Ninety percent of IT professionals in the federal government feel their organizations are vulnerable to a cyber security attack, according to a recent report by Vormetric.
The numbers are disconcertingly high considering they come from professionals tasked with protecting the confidential information of millions of Americans as well as the classified information from certain federal programs and policies.
Despite those high numbers, nearly 60 percent of responding government IT professionals believe their network defenses are “very” effective at safeguarding data, a number the report notes is notably more optimistic than their private-sector counter parts; the U.S. average is 53 percent. Such optimism would appear to be at odds with respondents’ vulnerability fears, yet one possible explanation is the perception that compliance equals good policy. Among respondents in the U.S. Government IT community, 57 percent feel meeting compliance requirements is a “very” or “extremely” effective way to protect sensitive data.

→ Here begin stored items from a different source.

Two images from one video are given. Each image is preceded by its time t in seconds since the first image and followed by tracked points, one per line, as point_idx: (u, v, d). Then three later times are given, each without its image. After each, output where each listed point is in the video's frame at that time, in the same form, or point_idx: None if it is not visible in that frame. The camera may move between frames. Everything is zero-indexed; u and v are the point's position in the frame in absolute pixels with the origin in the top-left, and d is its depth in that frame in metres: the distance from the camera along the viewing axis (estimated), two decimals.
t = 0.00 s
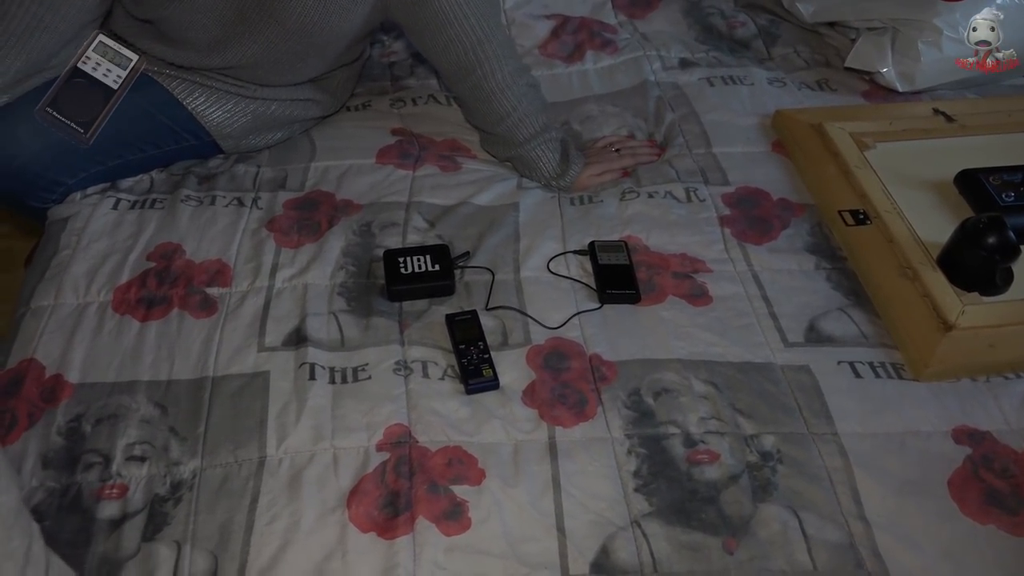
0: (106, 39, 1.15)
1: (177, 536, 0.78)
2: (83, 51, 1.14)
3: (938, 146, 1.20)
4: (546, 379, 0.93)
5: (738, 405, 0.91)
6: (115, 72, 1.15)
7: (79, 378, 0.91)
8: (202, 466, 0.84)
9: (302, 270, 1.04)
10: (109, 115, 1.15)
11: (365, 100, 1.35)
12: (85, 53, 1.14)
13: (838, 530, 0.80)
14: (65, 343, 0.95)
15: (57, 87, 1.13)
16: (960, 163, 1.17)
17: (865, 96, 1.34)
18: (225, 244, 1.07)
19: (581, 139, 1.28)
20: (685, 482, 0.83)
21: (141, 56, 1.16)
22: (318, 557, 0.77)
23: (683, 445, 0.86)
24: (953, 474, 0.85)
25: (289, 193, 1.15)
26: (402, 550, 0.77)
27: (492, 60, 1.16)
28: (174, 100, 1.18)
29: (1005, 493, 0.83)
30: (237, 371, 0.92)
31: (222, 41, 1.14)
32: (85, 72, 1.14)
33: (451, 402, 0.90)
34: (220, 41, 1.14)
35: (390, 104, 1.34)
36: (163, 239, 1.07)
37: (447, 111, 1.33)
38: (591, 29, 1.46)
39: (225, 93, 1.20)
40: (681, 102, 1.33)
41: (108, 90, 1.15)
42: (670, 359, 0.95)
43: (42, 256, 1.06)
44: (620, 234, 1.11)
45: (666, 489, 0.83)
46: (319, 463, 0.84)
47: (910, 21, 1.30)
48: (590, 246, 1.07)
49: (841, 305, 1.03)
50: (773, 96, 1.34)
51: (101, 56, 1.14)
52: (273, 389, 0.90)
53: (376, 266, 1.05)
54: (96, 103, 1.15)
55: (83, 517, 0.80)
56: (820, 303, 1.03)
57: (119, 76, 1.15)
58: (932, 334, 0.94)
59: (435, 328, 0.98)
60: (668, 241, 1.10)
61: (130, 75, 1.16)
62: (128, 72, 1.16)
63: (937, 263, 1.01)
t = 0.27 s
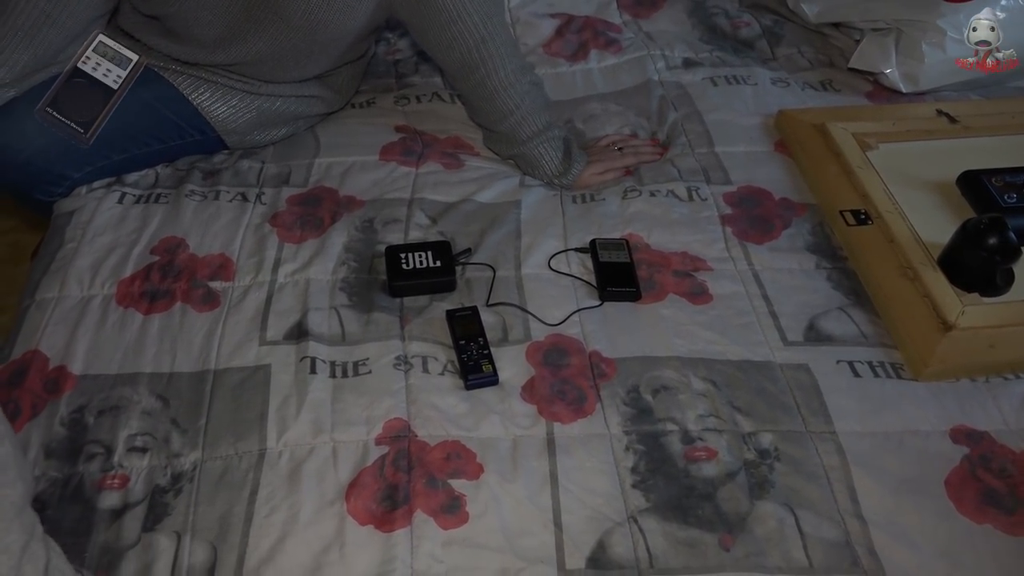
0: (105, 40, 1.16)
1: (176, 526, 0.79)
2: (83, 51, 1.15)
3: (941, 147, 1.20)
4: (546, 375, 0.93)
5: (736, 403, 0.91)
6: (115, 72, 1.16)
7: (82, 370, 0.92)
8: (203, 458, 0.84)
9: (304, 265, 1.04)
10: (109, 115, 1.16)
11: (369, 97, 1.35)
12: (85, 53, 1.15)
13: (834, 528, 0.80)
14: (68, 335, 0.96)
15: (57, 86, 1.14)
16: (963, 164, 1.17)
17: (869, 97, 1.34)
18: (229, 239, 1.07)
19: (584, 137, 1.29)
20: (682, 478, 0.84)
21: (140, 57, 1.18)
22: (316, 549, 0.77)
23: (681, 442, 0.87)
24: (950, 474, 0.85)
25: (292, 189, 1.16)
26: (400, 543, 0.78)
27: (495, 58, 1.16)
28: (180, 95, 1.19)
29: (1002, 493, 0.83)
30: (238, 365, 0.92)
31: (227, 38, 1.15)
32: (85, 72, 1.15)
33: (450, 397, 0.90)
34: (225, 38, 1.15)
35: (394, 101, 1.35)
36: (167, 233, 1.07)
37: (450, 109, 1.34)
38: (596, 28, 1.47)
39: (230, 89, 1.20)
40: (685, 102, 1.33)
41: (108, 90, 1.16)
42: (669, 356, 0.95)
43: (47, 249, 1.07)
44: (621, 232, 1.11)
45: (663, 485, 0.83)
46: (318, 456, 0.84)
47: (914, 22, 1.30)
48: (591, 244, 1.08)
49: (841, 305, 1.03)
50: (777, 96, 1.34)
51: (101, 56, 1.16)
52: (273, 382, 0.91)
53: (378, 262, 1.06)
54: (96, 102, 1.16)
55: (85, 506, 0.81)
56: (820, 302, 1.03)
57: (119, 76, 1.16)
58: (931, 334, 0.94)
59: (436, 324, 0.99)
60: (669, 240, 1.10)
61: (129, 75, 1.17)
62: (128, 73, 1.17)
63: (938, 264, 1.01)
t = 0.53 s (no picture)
0: (105, 39, 1.17)
1: (182, 518, 0.80)
2: (83, 51, 1.16)
3: (944, 145, 1.20)
4: (549, 370, 0.94)
5: (738, 398, 0.91)
6: (115, 72, 1.17)
7: (87, 363, 0.92)
8: (207, 450, 0.85)
9: (309, 260, 1.05)
10: (109, 114, 1.17)
11: (374, 94, 1.36)
12: (85, 53, 1.16)
13: (835, 522, 0.80)
14: (75, 328, 0.96)
15: (58, 85, 1.15)
16: (966, 162, 1.17)
17: (872, 95, 1.35)
18: (234, 234, 1.08)
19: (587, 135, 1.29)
20: (684, 472, 0.84)
21: (140, 56, 1.19)
22: (320, 540, 0.78)
23: (683, 436, 0.87)
24: (951, 469, 0.85)
25: (297, 185, 1.17)
26: (404, 535, 0.78)
27: (499, 56, 1.17)
28: (186, 92, 1.20)
29: (1003, 488, 0.83)
30: (243, 358, 0.93)
31: (233, 35, 1.16)
32: (85, 72, 1.16)
33: (454, 391, 0.91)
34: (231, 35, 1.16)
35: (398, 98, 1.35)
36: (172, 228, 1.08)
37: (455, 106, 1.34)
38: (600, 26, 1.47)
39: (236, 86, 1.21)
40: (688, 100, 1.34)
41: (108, 90, 1.17)
42: (671, 352, 0.96)
43: (53, 243, 1.08)
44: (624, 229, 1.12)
45: (665, 479, 0.84)
46: (322, 448, 0.85)
47: (917, 21, 1.30)
48: (594, 240, 1.08)
49: (843, 301, 1.03)
50: (780, 94, 1.35)
51: (101, 55, 1.17)
52: (278, 375, 0.91)
53: (382, 257, 1.06)
54: (96, 102, 1.17)
55: (90, 498, 0.81)
56: (822, 298, 1.03)
57: (119, 76, 1.17)
58: (934, 332, 0.94)
59: (440, 319, 0.99)
60: (672, 236, 1.11)
61: (129, 75, 1.18)
62: (128, 72, 1.18)
63: (940, 262, 1.01)
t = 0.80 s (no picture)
0: (106, 39, 1.17)
1: (192, 515, 0.80)
2: (83, 50, 1.16)
3: (946, 140, 1.20)
4: (555, 366, 0.94)
5: (744, 392, 0.92)
6: (115, 72, 1.17)
7: (94, 362, 0.93)
8: (216, 447, 0.85)
9: (315, 258, 1.05)
10: (109, 115, 1.17)
11: (377, 93, 1.36)
12: (86, 53, 1.16)
13: (842, 515, 0.81)
14: (82, 327, 0.97)
15: (58, 85, 1.15)
16: (968, 156, 1.17)
17: (874, 91, 1.35)
18: (239, 232, 1.08)
19: (591, 131, 1.30)
20: (691, 466, 0.85)
21: (140, 57, 1.19)
22: (330, 536, 0.78)
23: (689, 431, 0.88)
24: (956, 461, 0.85)
25: (302, 183, 1.17)
26: (413, 530, 0.79)
27: (502, 53, 1.17)
28: (189, 91, 1.20)
29: (1008, 479, 0.84)
30: (251, 356, 0.93)
31: (237, 34, 1.16)
32: (84, 72, 1.16)
33: (460, 387, 0.91)
34: (235, 34, 1.17)
35: (401, 96, 1.36)
36: (178, 227, 1.08)
37: (458, 104, 1.35)
38: (602, 23, 1.48)
39: (240, 85, 1.22)
40: (691, 96, 1.34)
41: (108, 90, 1.17)
42: (677, 347, 0.96)
43: (59, 243, 1.08)
44: (628, 225, 1.12)
45: (672, 473, 0.84)
46: (331, 444, 0.85)
47: (919, 15, 1.30)
48: (599, 237, 1.09)
49: (847, 295, 1.04)
50: (782, 90, 1.35)
51: (101, 56, 1.17)
52: (286, 372, 0.92)
53: (387, 254, 1.07)
54: (96, 101, 1.17)
55: (100, 495, 0.82)
56: (827, 293, 1.04)
57: (119, 76, 1.17)
58: (937, 325, 0.94)
59: (446, 316, 1.00)
60: (676, 232, 1.11)
61: (129, 75, 1.18)
62: (128, 72, 1.18)
63: (943, 255, 1.01)
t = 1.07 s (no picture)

In addition to threat perception, the report also measured the rates of data breach failures, the professionals’ data security stances and IT security spending plans. Nearly two thirds of respondents – 61 percent – recorded experiencing a data breach, with one third of those coming in the last year.
As for combating rising risks, a perception of complexity was identified as the number one data security barrier with more than half of all respondents listing it as an issue, while skill shortages and budgetary constraints were also among the top reasons given for inadequate data security, a sentiment echoed by others in the field and previously documented on this site.
Though organizational needs are not yet reflected in the size of most IT departments, this does appear to be slowly changing, as 58 percent of responses report recent increased spending in their agencies. When asked what they believe that increased spending should target, respondents most common answer was network defenses at 53 percent, followed by analysis and correlation tools at 46 percent.